LAFAYETTE — A dissenting member of the commission that proposed returning to separate city and parish governments in Lafayette is raising money for a publicity campaign against the move.

Voters are set to decide on Oct. 22 whether to undo Lafayette Consolidated Government, which formed when the once-separate governments for Lafayette Parish and the city of Lafayette merged in 1996.

The possible breakup was put on the ballot after a commission that was exploring changes to local government voted 6-3 in April to recommend that voters have their say on breaking up government.

Commission member Don Bacque opposed the move and was one of three members who were on the losing end of the 6-3 vote.

He has formed a political action committee to raise funds to defeat the proposal.

Bacque said this week his True PAC has raised more than $10,000 and he plans to continue seeking contributions to fund a media campaign.

“The goal is to educate the public,” he said.

Bacque said the shape and reach of the campaign will be determined by how much money True PAC raises in the coming weeks.

Bacque has also been making the rounds at civic clubs and government meetings to carry his message to “anyone who will listen.”

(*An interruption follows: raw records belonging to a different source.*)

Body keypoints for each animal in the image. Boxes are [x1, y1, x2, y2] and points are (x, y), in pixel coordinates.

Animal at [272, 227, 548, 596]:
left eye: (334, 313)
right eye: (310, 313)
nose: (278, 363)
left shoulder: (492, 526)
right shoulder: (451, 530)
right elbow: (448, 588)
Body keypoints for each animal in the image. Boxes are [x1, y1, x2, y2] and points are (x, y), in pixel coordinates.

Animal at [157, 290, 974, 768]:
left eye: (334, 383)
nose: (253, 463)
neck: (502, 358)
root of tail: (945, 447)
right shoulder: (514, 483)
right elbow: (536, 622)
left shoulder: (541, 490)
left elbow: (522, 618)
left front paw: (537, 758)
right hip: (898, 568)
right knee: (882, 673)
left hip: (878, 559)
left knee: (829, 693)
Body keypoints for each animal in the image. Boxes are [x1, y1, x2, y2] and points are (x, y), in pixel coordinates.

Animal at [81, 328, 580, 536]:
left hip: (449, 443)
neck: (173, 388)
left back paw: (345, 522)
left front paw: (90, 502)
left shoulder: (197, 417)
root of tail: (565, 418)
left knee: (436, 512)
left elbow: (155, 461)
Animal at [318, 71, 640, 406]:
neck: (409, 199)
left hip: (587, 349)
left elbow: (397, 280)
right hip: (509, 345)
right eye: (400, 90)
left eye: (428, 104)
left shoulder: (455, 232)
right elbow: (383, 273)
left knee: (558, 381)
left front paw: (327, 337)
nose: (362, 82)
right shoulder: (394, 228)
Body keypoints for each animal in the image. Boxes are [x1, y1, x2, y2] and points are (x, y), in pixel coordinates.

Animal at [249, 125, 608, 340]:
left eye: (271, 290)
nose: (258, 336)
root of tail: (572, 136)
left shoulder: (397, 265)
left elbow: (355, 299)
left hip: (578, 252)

Bacque’s vocal counterpart in the effort has been Bruce Conque, a former commission member who supports breaking up government.

Conque said he has probably made his case at a few dozen meetings in recent months, but he is not aware of any organized campaign in favor of dissolving the consolidated government.

While Conque and Bacque are split on the issue, they agree that many voters are either unaware of the upcoming vote or have not given much thought to it.

“The general public does not appreciate how our existing government functions,” Conque said.

The driving force in pushing the issue to the ballot has come from within the city limits.

Among the main issues is the make-up of the nine member City-Parish Council.

Five of those members represent largely city-based districts and four represent rural-based districts.

Some of the city-based council members have complained that their rural counterparts have too much say over affairs within the city limits, including the budgets and oversight of the city police department, city fire department and the city-owned utility system.

That’s an issue because despite the consolidation of the parish council and city council in 1996, the city of Lafayette remains a separate legal entity with its own separate taxes to support fire, police and other city services.

“I’m looking for self-determination for the city of Lafayette,” Conque said.

Opponents of deconsolidation argue that the 1996 merger has brought a more regional focus to government that seems to be working.

Bacque said that undoing the merger would bring no real benefits but would add to the cost of running government because the proposal calls for creating two new councils where only one exists today.

“That’s money currently being spent on services,” he said.

Under the deconsolidation proposal, the nine-member City-Parish Council would be replaced with two separate councils — a seven-member council for the parish and a seven-member council for the city.

The city-parish president’s job would be replaced with a mayor for Lafayette and a parish president for Lafayette Parish.

If voters approve deconsolidation, the plan would not go into effect until 2016 because state law requires that the council members who are elected this fall be allowed to serve their full four-year terms.